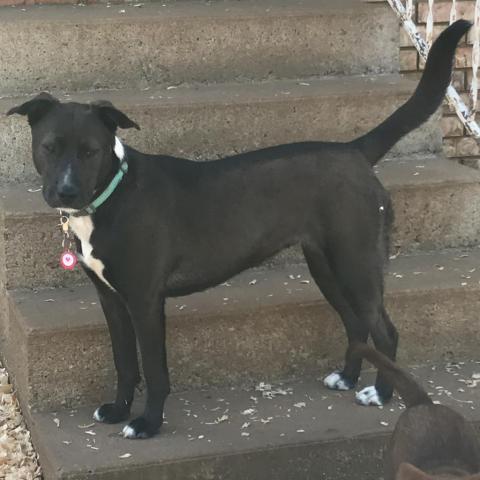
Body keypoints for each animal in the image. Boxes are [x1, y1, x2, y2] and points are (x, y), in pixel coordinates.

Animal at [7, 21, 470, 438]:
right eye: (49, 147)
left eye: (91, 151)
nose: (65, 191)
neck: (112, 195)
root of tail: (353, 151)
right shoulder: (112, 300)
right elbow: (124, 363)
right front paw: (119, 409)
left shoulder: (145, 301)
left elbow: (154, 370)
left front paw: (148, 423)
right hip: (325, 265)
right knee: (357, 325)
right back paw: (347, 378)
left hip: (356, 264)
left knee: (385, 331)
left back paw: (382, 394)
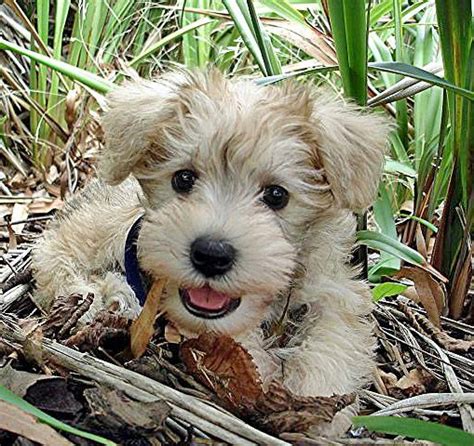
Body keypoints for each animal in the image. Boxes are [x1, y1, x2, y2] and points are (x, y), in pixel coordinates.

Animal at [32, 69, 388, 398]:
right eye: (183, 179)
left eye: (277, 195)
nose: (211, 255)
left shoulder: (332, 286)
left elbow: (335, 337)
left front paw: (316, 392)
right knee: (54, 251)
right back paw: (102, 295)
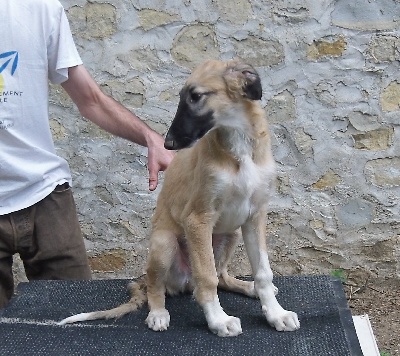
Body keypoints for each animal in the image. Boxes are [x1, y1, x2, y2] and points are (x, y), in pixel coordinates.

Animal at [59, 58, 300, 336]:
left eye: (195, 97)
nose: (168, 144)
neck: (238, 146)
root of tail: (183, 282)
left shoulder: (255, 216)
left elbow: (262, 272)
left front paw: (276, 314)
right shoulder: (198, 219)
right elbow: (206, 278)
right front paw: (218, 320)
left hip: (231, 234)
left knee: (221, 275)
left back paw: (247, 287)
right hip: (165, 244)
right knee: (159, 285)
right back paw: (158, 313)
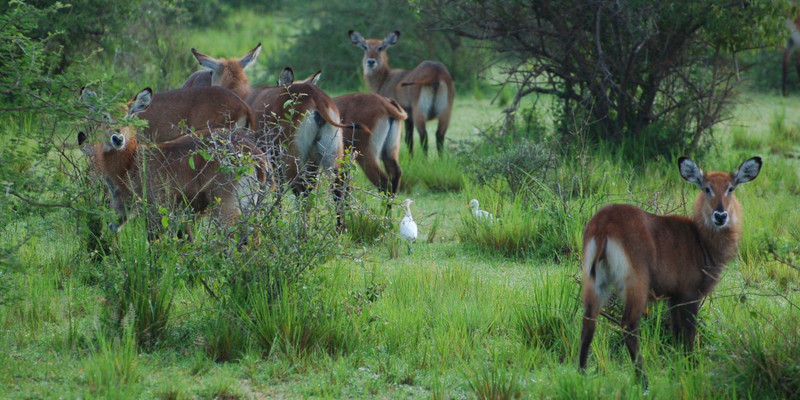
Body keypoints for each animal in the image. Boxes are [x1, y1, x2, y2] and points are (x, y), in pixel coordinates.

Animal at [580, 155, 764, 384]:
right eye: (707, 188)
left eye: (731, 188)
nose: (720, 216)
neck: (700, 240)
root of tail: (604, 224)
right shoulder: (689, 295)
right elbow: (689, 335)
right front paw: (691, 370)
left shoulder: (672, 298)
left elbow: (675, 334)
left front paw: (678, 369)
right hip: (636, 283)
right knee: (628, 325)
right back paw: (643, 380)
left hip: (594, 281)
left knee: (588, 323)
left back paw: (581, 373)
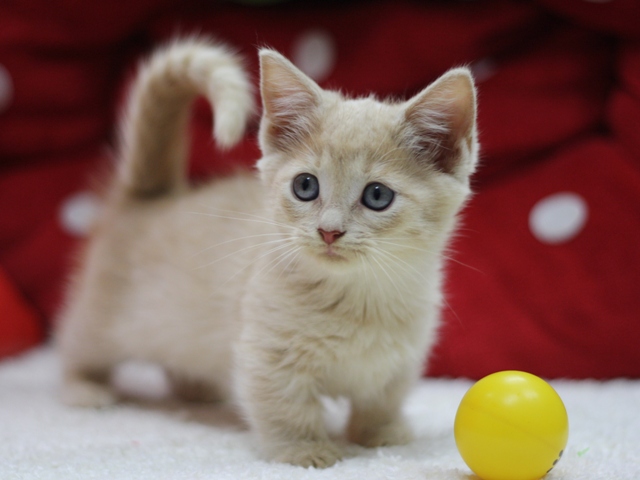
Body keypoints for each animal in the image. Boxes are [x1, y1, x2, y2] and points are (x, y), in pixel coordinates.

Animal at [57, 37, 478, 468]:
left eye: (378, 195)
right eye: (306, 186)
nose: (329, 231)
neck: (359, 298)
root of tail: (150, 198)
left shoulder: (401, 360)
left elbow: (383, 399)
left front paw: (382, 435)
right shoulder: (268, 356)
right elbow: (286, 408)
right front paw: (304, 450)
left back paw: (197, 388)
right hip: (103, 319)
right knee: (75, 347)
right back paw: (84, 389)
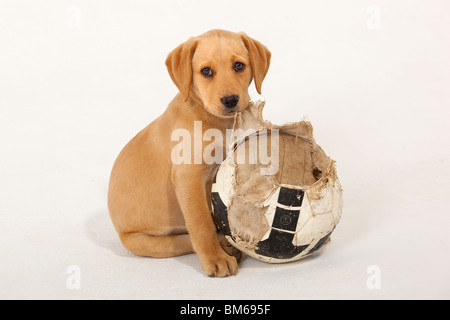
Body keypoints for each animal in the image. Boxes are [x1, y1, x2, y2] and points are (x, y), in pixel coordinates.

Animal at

# # # # # # #

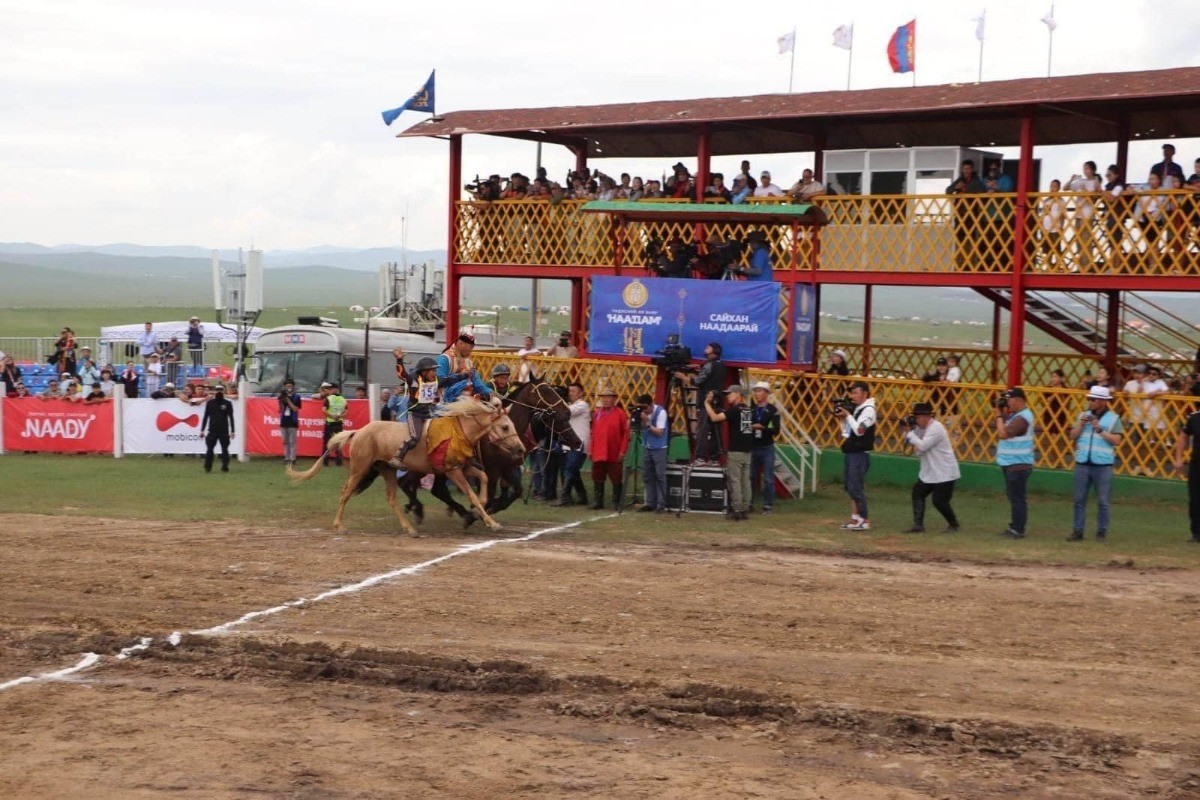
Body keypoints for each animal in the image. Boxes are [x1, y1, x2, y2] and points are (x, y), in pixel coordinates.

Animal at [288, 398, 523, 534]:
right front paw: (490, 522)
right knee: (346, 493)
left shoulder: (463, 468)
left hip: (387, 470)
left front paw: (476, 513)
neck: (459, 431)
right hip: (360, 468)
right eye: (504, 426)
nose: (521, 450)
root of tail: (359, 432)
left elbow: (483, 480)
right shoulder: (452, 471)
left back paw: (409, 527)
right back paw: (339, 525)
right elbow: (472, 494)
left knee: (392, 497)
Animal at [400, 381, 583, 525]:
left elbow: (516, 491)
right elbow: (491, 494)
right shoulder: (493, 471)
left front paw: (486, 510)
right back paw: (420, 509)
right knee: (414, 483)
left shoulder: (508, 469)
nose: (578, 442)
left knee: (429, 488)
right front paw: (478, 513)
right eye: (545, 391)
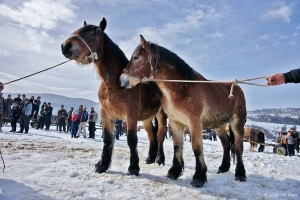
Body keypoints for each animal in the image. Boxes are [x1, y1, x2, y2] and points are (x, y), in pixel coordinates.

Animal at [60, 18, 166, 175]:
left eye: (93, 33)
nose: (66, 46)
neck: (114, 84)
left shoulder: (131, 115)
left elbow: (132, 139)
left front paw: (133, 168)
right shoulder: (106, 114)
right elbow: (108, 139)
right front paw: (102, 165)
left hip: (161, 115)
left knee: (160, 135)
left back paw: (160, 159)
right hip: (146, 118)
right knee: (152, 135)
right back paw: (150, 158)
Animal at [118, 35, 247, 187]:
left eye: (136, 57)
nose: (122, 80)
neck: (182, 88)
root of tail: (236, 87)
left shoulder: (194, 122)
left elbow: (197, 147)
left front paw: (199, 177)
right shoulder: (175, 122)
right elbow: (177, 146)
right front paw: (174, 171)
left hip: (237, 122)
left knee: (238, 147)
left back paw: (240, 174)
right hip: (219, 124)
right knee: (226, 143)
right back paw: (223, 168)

# # # # # # #

- _TASK BRIEF_: In the listing above, find the line with "nose: (720, 216)" and the line with "root of tail: (150, 198)". Output both, plus every line between them, and no pictures.

- _SOLVED PROBLEM_:
nose: (720, 216)
neck: (700, 240)
root of tail: (604, 224)
right shoulder: (689, 295)
right elbow: (689, 335)
right front paw: (691, 370)
left shoulder: (672, 298)
left elbow: (675, 334)
left front paw: (678, 369)
right hip: (636, 283)
right knee: (628, 325)
right back paw: (643, 380)
left hip: (594, 281)
left knee: (588, 323)
left back paw: (581, 373)
Body keypoints for each animal in the image. Boxes are [x1, y1, x2, y2] and points are (x, y), in pixel coordinates.

Animal at [57, 37, 478, 468]:
left eye: (378, 195)
right eye: (306, 186)
nose: (329, 231)
neck: (359, 298)
root of tail: (150, 198)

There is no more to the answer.